For characteristics, I would look to the Star Wars: The clone wars episode "Innocents of Ryloth, and the Tactical Droid Commander TX-20 character.

http://starwars.wikia.com/wiki/TX-20

Arrogance and callousness masked as logic.

danielxcutter
2016-11-24, 01:33 AM
Btw, since you said that Shal'Regus and the six bosses have the Seven Blades, maybe you could make some sort artifacts that counter them or mirror them and give one to each player.

As for the bosses,


If Shal'Maenum's going to be a Sorcerer, the False Theurgy skill trick is perfect for both fluff and crunch; you could make them think you're casting a Delayed Blast Fireball, and then flip them a Finger of Death instead.(Bonus points if you guess which finger.) The Fatespinner PrC could also work; since you're a trickster you could fluff it as literally tricking fate. The greatest trick of all, however, could be pretending that he's a squishy caster when he's actually a gish or an Arcane Trickster. For the latter, I recommend that you dip for a level in Assassin if you want to get 9th-level spells before hitting epic levels.


Archmage seems like a good PrC for Shal'Auran. It has flavor and some of the High Arcanas can be okay when used with the right supplements. (Think Shivering Touch was OP enough? Arcane Reach disagrees.) Loremaster manages to at least not suck and gives good Knowledge bonuses, which could work if he's the smart arrogant guy. Not much else I know that fits a "lord of the arcane", though.

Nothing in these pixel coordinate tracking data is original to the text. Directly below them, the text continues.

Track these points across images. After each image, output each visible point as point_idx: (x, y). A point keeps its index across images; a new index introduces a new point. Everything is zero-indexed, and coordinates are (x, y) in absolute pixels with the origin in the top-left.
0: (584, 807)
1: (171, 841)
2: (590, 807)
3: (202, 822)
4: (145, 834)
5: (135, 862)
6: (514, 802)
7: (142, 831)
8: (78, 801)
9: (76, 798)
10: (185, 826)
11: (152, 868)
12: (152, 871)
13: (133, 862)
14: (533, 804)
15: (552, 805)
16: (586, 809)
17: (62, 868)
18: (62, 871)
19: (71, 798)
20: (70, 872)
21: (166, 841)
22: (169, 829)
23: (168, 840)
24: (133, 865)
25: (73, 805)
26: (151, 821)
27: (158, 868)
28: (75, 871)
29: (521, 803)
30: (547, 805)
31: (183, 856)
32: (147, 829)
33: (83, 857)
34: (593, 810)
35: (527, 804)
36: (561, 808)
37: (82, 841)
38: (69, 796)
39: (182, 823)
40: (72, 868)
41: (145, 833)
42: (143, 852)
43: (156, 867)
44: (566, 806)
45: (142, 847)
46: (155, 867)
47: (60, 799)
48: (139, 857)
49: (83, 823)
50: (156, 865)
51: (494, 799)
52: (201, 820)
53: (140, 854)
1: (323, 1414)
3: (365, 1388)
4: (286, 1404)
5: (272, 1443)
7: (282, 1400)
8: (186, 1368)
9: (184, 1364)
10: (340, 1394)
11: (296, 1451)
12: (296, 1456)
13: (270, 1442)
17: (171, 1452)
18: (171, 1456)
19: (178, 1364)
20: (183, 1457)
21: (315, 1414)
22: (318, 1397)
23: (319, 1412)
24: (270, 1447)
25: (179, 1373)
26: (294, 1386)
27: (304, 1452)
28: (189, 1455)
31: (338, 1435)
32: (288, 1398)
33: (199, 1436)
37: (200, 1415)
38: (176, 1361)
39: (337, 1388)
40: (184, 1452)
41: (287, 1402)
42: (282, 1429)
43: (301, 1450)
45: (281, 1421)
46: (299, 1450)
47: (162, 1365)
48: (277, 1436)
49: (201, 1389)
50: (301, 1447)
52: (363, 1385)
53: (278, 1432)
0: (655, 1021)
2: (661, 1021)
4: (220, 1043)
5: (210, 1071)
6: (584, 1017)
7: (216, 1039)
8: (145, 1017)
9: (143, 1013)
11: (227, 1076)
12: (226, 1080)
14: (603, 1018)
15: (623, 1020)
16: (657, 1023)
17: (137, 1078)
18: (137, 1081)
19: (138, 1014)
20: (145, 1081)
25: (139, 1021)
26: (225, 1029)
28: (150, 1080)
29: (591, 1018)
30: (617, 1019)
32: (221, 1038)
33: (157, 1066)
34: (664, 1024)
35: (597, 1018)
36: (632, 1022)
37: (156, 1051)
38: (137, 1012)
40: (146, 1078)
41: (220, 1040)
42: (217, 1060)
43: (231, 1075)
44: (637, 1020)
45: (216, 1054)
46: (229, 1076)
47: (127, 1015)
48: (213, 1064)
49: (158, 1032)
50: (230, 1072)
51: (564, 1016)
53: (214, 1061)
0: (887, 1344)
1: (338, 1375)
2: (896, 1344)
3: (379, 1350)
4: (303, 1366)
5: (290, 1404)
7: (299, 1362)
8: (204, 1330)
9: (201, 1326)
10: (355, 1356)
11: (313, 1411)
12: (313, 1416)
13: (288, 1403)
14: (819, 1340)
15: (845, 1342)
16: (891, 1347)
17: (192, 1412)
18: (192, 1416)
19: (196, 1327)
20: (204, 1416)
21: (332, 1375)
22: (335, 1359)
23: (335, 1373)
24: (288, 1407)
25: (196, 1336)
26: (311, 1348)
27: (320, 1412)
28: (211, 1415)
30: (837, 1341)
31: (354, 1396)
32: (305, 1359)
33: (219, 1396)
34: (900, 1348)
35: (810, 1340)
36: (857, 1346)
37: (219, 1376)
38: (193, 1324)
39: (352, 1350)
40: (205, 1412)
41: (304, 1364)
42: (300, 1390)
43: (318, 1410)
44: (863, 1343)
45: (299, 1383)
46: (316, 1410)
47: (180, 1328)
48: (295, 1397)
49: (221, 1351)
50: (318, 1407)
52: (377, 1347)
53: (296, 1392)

Shal'Pagaris is going to be a Vampire(Elf) Shadow Sun Ninja? Hmmmm... Too bad, if he was a non-humanoid, he'd be able to take levels in the Soul Eater prestige class. Monks suddenly become much less pathetic when they can drain levels by punching you in the face, and the Necrotic Focus enchantment allows you to channel that through the weapon so you drain levels by hitting them with your sword as well. Another alternative is to make him a Ruby Knight Vindicator. Say that after he was "betrayed", he converted to a more appropriate god or something.

And since Shal'Mortalis is a bard, adding the Virtuso prestige class would be great. Sublime Chord gives spells, but there's not that many awesome class features, while Virtuso has lots of music-related class features, and advances arcane casting except for the first level, so the two mesh well. If you want both, then you can just advance Bard instead of SC, since he'll be epic anyways. Dirgesinger gives new undead-related songs and stacks with Bard for determining bardic music usages, and must be non-good, but doesn't stack for anything else such as spells. War Chanter has okay buffs and has full BAB, but no casting advancement. If you want him to be a commander, Song of the White Raven let Bard and Warblade or Crusader to stack for Inspire Courage, but yet again no spell advancement.